The majority of the Massachusetts State Education Board has voted in support of a state takeover of the troubled Holyoke school district.
The district has been considered a “level 4” school since 2003, meaning they are consistently performing below state standards. The takeover, which was approved in an 8-3 vote, could mean longer school days for students, and teachers may have to reapply for their jobs.
“It is out of incredible concern about the future of the young people of Holyoke,” said Massachusetts Commissioner of Elementary and Secondary Education Mitchell D. Chester. “While there are young people getting an outstanding education in Holyoke, overall the low results for our young people are persistent and they’re pervasive.”

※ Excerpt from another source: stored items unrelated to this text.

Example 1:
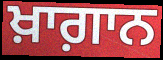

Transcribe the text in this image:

ਖ਼ਾਗ਼ਾਨ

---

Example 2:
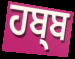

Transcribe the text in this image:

ਹਬ੍ਬ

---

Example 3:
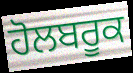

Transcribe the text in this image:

ਹੋਲਬਰੂਕ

The meeting saw Holyoke residents explaining to members of the Massachusetts Board of Elementary and Secondary Education why the state should take over the failing district. However, most in attendance argued for the district to remain under local control, reports Kari Njiiri for NEPR.

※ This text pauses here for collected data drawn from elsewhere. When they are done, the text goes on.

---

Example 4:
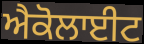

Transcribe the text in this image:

ਐਕੋਲਾਈਟ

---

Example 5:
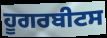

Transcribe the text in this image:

ਹੂਗਰਬੀਟਸ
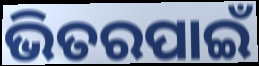
ଭିତରପାଇଁ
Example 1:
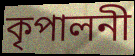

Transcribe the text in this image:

কৃপালনী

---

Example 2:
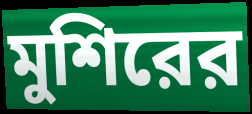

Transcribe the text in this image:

মুশিরের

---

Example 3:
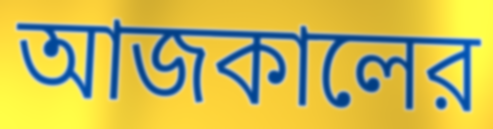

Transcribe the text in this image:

আজকালের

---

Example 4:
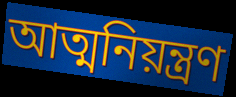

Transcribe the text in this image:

আত্মনিয়ন্ত্রণ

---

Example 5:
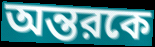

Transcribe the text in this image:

অন্তরকে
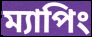
ম্যাপিং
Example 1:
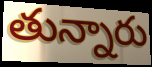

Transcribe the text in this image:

తున్నారు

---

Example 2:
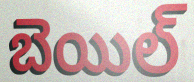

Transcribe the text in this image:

బెయిల్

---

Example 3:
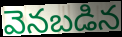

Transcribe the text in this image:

వెనబడిన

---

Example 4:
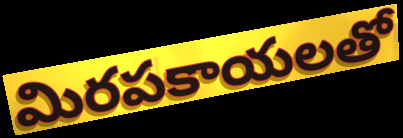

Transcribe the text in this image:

While a rally pushed for schools in the area to continue to operate under local control, over 90 residents and local school and elected officials had signed up to speak inside.
Resident Paula Burke was one such speaker. She urged state education officials to not judge the district solely on MCAS test scores. She argued that many students in the schools were living below the poverty line, transient, and possibly could not read or write in English.

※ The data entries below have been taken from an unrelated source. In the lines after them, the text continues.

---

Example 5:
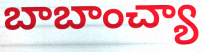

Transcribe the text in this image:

బాబాంచ్యా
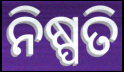
ନିଷ୍ପତି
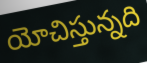
యోచిస్తున్నది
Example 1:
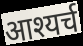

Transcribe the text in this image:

आश्यर्च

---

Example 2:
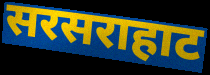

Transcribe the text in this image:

सरसराहाट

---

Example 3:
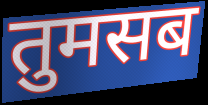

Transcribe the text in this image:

तुमसब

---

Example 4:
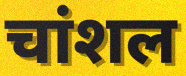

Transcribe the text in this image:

चांशल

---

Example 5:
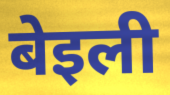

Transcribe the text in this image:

बेइली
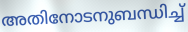
അതിനോടനുബന്ധിച്ച്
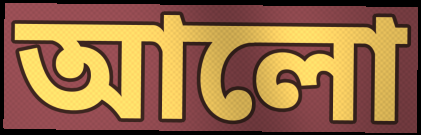
আলো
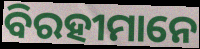
ବିରହୀମାନେ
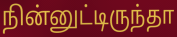
நின்னுட்டிருந்தா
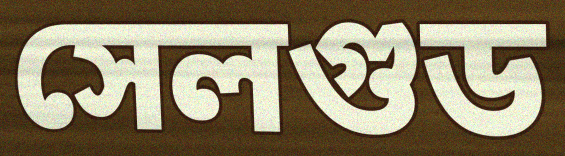
সেলগুড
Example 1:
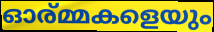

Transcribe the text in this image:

ഓര്മ്മകളെയും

“Educators as a whole have been the recipients of disrespect and blame for far too long,” Burke says. “Don’t continue this cycle of abuse by demoralizing our teachers and students with a takeover. They deserve more. We as a community deserve more.”
Burke went on to say that the district has begun to show improvements since superintendent Sergio Paez took office 19 months ago.
Paez said he did have a plan for the district, but that plan could take three to five additional years before any results are seen.
However, Chester said there has not been enough improvement in that time, referring to the repeatedly low test scores of students throughout the district.
Sonia Pope, director of the Holyoke Community Charter School, agreed, saying that various plans over the years have not done enough to help the district reach the level of success they should be seeing.
“We have had a plan since 2003. And this plan does not have major improvements,” Pope says. “So it is time that the commissioner put his foot down and say we cannot afford to waste anymore time of our children.”